他の参加者たち「……」
「皆さんが諦めてしまうと、私の勝利に価値がなくなってしまいます」池村琴子は茶目っ気たっぷりに唇を上げ、物憂げな口調で言ったが、それが人の心をくすぐった。
「W」組織の人間は、みんなこんなに自信に満ちているのか?
「私に勝てるとは限らない」という言葉を聞いて、参加者たちは勝負心に火がついた。
彼らは元々優勝を目指してきたのだ。それぞれが企業や自分の街の代表として、優勝して国の名誉を高めたいと思っていた。
大局的に見れば、国益を重視し、「W」組織の実力者に国際選手と戦わせた方が勝利の確率は高いだろう。
しかし彼らは、自分たちもかつて夢を抱いてここに来たことを忘れていた。
このように退くのは、あまりにも臆病すぎる。
「あの、お名前は?」小柄な女の子の一人が好奇心いっぱいの表情で尋ねた。
池村琴子は優しく答えた。「池村です」
今では多くの人が彼女を高橋仙と呼んでいたが、彼女は一度もその名前を認めたことはなかった。
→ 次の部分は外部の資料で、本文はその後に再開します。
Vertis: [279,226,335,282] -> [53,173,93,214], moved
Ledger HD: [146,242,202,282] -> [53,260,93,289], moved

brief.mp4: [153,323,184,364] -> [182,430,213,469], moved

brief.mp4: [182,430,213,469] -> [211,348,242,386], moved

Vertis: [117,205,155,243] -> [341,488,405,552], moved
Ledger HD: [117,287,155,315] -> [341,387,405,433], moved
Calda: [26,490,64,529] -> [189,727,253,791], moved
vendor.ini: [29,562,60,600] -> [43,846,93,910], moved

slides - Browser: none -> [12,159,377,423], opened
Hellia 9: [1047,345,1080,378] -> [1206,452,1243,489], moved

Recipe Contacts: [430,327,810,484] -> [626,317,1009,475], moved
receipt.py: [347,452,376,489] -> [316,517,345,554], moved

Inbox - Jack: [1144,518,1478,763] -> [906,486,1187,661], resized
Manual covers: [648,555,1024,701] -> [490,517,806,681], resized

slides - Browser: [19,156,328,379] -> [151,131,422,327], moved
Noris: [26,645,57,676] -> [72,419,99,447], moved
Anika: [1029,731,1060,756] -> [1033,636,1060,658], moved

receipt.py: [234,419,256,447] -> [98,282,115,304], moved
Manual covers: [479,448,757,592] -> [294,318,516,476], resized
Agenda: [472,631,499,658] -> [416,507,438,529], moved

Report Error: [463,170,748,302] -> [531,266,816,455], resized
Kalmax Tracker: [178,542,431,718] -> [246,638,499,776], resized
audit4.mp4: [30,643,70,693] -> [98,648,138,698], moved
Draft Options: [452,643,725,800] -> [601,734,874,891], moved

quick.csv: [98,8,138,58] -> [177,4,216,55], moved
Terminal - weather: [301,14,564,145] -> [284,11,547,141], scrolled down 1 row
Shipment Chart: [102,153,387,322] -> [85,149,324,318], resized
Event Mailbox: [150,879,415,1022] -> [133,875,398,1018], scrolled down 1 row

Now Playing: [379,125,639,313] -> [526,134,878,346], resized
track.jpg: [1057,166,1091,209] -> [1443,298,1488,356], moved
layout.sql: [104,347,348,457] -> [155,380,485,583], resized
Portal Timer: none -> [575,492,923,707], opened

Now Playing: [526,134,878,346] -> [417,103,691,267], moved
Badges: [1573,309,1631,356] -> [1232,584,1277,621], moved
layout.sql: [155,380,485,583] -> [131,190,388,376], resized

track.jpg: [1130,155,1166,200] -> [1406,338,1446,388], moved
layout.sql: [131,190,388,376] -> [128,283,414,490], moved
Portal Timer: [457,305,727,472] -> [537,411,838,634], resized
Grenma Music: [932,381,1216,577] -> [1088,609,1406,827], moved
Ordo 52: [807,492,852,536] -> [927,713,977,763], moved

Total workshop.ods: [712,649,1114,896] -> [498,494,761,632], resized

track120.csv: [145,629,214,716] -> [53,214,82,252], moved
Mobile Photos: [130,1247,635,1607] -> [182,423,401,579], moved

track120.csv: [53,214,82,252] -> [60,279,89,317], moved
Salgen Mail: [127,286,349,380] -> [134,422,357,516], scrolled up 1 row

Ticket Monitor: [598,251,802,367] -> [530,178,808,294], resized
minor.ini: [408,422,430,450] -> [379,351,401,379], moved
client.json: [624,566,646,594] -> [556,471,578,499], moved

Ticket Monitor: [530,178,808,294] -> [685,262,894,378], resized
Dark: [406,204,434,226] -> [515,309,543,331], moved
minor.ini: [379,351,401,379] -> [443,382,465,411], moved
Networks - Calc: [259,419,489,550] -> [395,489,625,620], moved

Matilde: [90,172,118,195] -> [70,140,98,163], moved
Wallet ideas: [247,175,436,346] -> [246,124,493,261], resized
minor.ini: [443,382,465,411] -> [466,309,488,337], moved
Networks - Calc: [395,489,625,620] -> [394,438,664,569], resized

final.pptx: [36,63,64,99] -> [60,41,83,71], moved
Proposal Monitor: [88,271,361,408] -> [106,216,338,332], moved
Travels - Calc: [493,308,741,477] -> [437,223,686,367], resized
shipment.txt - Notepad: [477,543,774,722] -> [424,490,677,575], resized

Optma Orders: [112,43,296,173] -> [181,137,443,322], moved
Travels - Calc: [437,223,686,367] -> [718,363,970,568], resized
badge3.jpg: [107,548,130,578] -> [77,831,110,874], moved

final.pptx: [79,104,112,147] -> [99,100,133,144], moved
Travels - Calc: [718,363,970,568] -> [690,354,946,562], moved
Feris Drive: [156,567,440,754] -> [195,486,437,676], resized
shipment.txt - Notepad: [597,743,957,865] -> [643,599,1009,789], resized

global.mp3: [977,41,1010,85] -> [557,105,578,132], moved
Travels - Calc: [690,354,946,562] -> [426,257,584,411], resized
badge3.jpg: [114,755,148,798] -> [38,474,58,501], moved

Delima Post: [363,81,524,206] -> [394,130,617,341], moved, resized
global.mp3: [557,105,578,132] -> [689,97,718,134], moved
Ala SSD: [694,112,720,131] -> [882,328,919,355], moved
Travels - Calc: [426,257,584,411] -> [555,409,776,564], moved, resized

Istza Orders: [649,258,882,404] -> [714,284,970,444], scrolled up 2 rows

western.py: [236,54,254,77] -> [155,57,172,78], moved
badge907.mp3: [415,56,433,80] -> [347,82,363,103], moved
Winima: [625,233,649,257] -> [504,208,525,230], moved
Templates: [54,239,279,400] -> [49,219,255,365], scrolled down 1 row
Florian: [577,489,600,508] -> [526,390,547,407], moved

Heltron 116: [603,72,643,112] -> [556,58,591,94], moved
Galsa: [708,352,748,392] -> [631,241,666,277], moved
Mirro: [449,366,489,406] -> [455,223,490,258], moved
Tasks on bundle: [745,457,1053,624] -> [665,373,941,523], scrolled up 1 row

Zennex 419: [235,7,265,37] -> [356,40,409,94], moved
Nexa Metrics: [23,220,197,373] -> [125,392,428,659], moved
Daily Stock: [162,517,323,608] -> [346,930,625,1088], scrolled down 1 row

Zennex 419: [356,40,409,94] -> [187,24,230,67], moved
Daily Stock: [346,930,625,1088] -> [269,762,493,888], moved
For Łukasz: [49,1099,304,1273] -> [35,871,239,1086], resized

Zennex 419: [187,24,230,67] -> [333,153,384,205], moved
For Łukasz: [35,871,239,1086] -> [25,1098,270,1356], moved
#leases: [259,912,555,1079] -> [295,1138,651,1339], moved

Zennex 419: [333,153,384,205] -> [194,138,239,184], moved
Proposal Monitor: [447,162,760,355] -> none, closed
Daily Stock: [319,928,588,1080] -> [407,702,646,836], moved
池村は、彼女の骨の髄まで刻まれた姓。琴子は、祖母がつけてくれた名前で、一生涯共にあるもの。死んで墓石に刻まれる時も、この名前しか使わないだろう。
「池村さん、あなたの組織には実力者が多いと聞きましたが、きっとデザインの才能もすごいんでしょうね?」小柄な女の子は目を輝かせて、まるで競技者というより熱狂的なファンのようだった。
池村琴子は思わず笑みを漏らした。
「そんなに凄くないわ。組織の中では平均的な方よ」
結局、彼女はデザインだけを担当していて、制作と運営は全て近籐正明が行っているのだから。
近籐正明がいなければ、彼女も安心してデザインに専念し、この分野で活躍することはできなかっただろう。
彼女が凄いというより、仲間たちが凄いのだ。
この小さな出来事は、時間の経過とともにすぐに過ぎ去った。
競技は一度きりのチャンス。採点によって日本チャンピオンを選出し、その後国際選手と対戦して世界チャンピオンを決める。
これまでこの種の大会では、高級ブランドの代表者が審査員を務め、チャンピオンは高級ブランド企業からスカウトされるのが常だった。
競技場の裏手の片隅に、一人の男性と一人の女性が立っていた。
女性は白いドレスを着て、サングラスをかけ、手に二枚の紙を持っていた。